As a youngster, Frances Tiafoe, the son of a Sierra Leone immigrant, played tennis in hand-me-down gear and dreamed of the day he’d face Roger Federer at the US Open.
Today, that wish, forged from hours of hitting a ball against the wall of a Maryland club where his father worked as a maintenance man, comes true in front of almost 25,000 fans on New York’s showpiece Arthue Ashe Stadium.
It’s a long way from the days when cash-strapped Tiafoe practised with his twin brother Franklin at the College Park Tennis Club.
“I played with hand-me-down rackets and gear from my wealthier peers, or used demo rackets the club supplied,” 19-year-old Tiafoe told theplayerstribune.com.
“While my dad worked, I picked up the game during nights and weekends at the facility when the other kids weren’t around.
“I’d hit against the wall by myself, mimicking techniques I had seen older boys at the academy do. I’d imagine I was playing against Rafa or Roger in the US Open, that those guys were just on the other side of the wall.”
Tiafoe was just six months old when Federer was winning the Wimbledon junior title, the Swiss star’s first step on the road to turning pro later that year.
Now ranked at 70 in the world, Tiafoe has already illustrated why he’s being talked of as America’s most likely next Grand Slam champion.
At Cincinnati, in the run-up to the US Open, he defeated world number six Alexander Zverev, just weeks after losing to the German in the Wimbledon second round.

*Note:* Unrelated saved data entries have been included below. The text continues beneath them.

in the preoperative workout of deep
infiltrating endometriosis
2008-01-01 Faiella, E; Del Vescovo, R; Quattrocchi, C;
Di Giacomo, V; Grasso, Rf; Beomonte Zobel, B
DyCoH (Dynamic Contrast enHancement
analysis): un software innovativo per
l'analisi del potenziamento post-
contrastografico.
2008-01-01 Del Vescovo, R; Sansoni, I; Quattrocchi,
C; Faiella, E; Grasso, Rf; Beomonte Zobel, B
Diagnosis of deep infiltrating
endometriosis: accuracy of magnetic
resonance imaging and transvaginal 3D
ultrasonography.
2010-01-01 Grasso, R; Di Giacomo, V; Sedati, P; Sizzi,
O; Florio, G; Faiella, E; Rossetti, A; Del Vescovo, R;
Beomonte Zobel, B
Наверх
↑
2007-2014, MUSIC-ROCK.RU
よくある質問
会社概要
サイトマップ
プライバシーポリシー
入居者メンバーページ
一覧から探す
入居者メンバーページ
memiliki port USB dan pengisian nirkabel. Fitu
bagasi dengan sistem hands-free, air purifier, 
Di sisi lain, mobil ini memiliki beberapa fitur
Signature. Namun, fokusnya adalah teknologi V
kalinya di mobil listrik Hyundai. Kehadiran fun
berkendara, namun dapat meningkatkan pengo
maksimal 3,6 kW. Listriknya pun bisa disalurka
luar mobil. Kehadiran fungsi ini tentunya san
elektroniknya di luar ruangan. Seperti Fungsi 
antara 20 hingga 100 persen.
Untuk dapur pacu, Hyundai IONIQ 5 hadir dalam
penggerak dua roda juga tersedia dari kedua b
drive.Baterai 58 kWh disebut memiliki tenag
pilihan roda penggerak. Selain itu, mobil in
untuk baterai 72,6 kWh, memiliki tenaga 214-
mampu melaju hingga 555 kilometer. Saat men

He has also already faced Federer, losing in two tight sets at Miami in March this year where “the ground shook,” the American teenager remembered.
“What are the chances that a kid like me, a kid with immigrant parents who picked up the game the way I did, who came up how I came up, would ever get the chance even to lay eyes on Roger Federer?”
Federer, the 19-time major winner who is chasing a record sixth US Open title, said he was grateful that he had already got a look at Tiafoe in Miami.
“Clearly he has nothing to lose but everything to gain,” said the 36-year-old.
A defeat for reigning Australian Open and Wimbledon champion Federer today under the Arthur Ashe lights would be a shock of seismic proportions.
He has never lost in the first round in New York. His earliest exit came on his debut in 2000, back when Tiafoe was still to reach his second birthday.
“He’s an aggressive baseliner like so many of the Americans,” said Federer, who missed the 2016 tournament through injury.
“Thankfully I played him in Miami this year so I have a little bit of an idea of how he plays, and his patterns and what he prefers to do.
“I’m excited to play on centre court for the first time with the proper structure and roof now. I missed it last year. I’m very excited.”